• [EXERCISES]:
[A] Reproduce the passage of the blog post on film distribution from "Okay, now back" to "for independent filmmakers." word for word.
[B] Condense the paragraph of the blog post on film distribution that begins "Before we get too deep into this subject" into a short bulleted list that keeps its main facts.

Our last few blog posts have been inspired by questions we’ve received from students in our online filmmaking program. We were recently asked about the potential profits filmmakers could make from being included in the iTunes or Netflix catalogues. We thought we would post our thoughts on the topic below.
Before we get too deep into this subject we wanted you to know that based on popular demand we’ve brought designers, programers and filmmakers together in a quest to make the best eCommerce enabled website for filmmakers to sell their films and documentaries online. The platform is called Broadcast-X and it allows you to upload your films and “lock” your content. You can then set your own rental or sale prices and monitor your real time sales statistics in your administrative panel. We do all of the high quality encoding, streaming, player design we’ve also handled all of the eCommerce and security. This allows you to start being able to charge for your content. Best of all you keep 100% of your revenue. Learn how to sell your films and documentaries online here.
Okay, now back to our article… Accessing popular distribution channels as an indie filmmaker generally means that you’ll need to have a distribution deal in place. Otherwise, accessing these popular retail platforms will be near impossible for independent filmmakers.

• [MATERIAL SHOWN]:
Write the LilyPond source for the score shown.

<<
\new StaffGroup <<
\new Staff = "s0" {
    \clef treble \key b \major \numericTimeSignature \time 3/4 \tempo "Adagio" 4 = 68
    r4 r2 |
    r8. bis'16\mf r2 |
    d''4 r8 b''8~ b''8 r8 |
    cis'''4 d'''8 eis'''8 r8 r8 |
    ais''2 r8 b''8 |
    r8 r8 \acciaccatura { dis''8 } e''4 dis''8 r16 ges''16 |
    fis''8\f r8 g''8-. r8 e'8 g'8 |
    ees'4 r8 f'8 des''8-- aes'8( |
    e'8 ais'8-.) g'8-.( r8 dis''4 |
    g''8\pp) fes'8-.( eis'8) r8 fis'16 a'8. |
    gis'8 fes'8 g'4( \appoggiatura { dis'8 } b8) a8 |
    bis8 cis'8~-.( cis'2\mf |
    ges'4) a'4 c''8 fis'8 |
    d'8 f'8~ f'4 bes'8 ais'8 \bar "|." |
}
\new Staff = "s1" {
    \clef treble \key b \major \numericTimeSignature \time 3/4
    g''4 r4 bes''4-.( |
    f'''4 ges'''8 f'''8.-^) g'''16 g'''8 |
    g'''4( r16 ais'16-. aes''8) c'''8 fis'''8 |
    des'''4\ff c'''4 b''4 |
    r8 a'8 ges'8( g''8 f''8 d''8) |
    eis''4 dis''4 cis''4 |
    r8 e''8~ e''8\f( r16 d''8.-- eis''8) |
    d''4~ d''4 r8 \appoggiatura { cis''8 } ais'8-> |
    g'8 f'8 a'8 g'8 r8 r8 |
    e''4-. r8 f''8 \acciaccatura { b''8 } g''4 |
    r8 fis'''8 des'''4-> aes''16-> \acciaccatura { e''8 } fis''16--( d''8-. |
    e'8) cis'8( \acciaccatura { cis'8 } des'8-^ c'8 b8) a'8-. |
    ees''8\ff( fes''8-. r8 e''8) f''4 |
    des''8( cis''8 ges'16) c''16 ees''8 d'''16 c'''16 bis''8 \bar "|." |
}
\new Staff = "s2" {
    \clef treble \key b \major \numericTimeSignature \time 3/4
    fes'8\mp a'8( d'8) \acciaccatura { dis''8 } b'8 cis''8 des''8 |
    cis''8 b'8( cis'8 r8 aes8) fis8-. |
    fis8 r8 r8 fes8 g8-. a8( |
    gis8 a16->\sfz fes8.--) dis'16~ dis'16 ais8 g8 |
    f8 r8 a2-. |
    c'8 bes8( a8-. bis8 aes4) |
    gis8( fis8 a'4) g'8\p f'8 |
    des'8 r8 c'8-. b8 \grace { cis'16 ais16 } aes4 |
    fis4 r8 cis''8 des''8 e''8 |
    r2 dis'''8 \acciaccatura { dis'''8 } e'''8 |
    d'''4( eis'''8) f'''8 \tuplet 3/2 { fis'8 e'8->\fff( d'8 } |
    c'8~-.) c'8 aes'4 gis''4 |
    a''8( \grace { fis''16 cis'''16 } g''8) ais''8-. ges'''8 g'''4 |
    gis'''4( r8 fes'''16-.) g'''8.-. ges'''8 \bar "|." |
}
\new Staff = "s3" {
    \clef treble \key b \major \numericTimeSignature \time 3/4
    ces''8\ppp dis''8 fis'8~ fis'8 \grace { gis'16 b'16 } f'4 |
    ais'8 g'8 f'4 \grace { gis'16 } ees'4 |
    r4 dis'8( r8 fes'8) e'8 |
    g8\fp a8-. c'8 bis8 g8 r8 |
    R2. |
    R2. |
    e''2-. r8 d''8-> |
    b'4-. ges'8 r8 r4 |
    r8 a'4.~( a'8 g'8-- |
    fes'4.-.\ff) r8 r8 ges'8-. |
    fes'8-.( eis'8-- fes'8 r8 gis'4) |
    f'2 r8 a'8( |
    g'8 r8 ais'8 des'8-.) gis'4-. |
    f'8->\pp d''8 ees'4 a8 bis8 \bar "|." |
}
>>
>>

• [TASK RESPONSES]:
[A]
Okay, now back to our article… Accessing popular distribution channels as an indie filmmaker generally means that you’ll need to have a distribution deal in place. Otherwise, accessing these popular retail platforms will be near impossible for independent filmmakers.

[B]
- Because of popular demand, designers, programmers and filmmakers were brought together to build an eCommerce-enabled website where filmmakers can sell their films and documentaries online.
- The platform is called Broadcast-X.
- Filmmakers upload their films, "lock" the content, set their own rental or sale prices, and monitor real-time sales statistics in an administrative panel.
- The platform handles high-quality encoding, streaming, player design, eCommerce and security, so filmmakers can charge for their content.
- Filmmakers keep 100% of their revenue.